Overlooked by the pharmaceutical industry on account of the limited profitability of possible treatments, Belgian researchers have successfully developed a more effective cure for sleeping sickness, which primarily affects sub-Saharan Africa.

Researchers from the Universities of Antwerp and Ghent have discovered a treatment for sleeping sickness, which primarily affects regions in sub-Saharan Africa. The drug, developed by Belgian researchers, has proved effective in animal tests and the results are promising.

Sleeping sickness, which is caused by a parasite and spread by the tsetse fly, leads to symptoms including fever, aches and itching as the parasites multiply in the bloodstream and then in the central nervous system. This leads to neurological complications, including changes in sleep cycles, hence the name of the disease.

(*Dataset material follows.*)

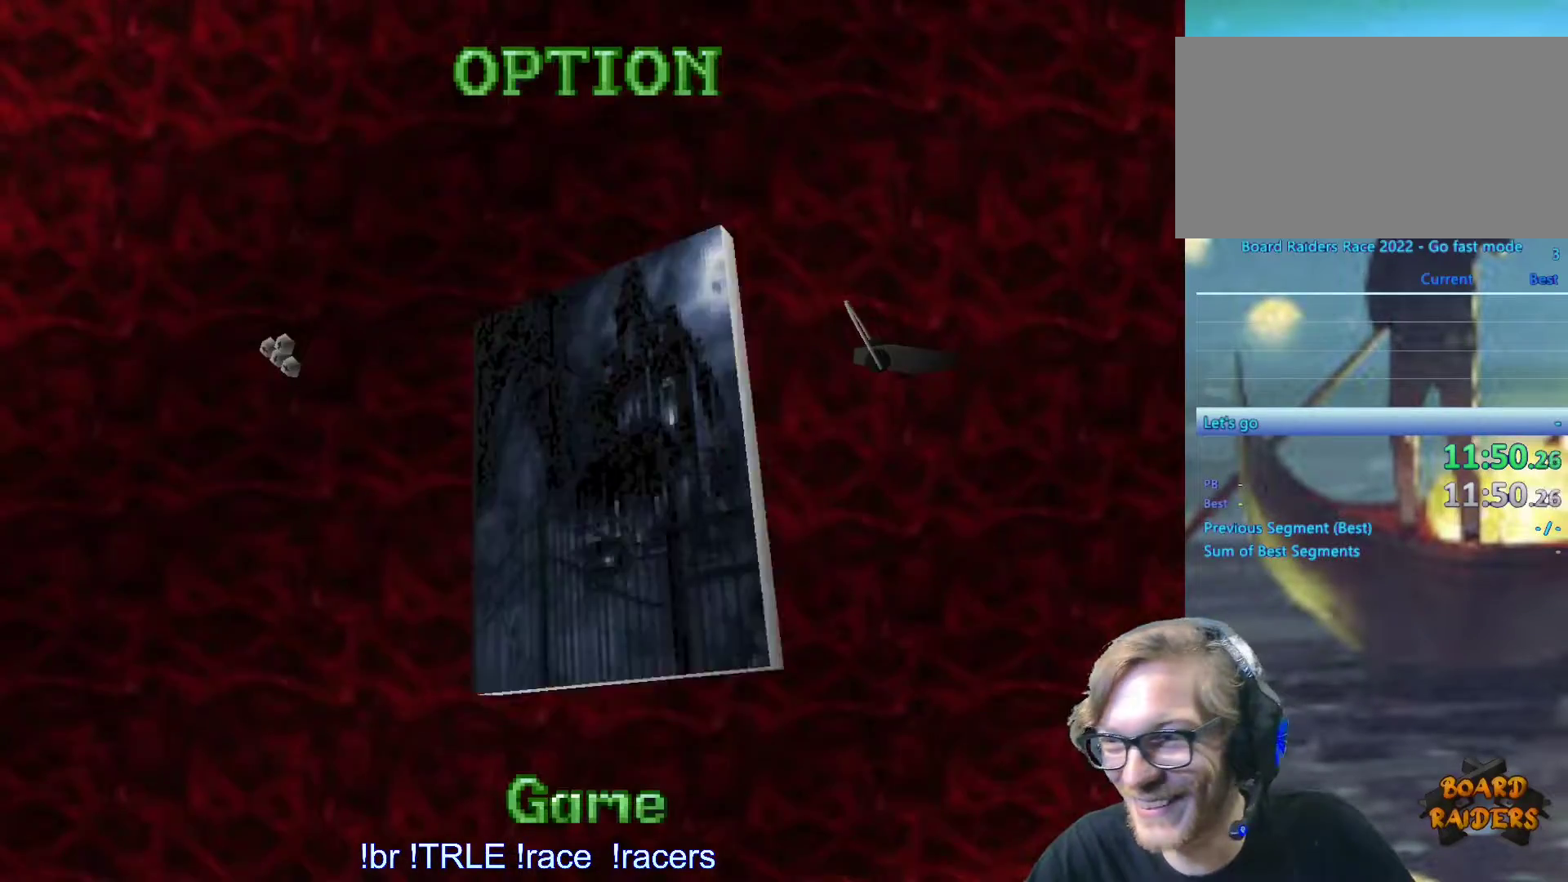
{"keys": [], "events": []}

As Guy Caljon, a researcher at the Department of Biomedical Sciences at the University of Antwerp, explains, "some treatments exist, but they cannot be administered orally, which is a barrier for people living in rural areas, who are generally most affected by the disease". For Louis Maes, another researcher from the University of Antwerp involved in the project, "it was essential to find a treatment that could be administered orally, that was affordable and that could reach the brain".

However, given that cases of this disease are falling, the pharmaceutical industry does not currently see any interest in developing or improving existing treatments. But if it is resurgent, sleeping sickness will almost certainly be better treated following this breakthrough.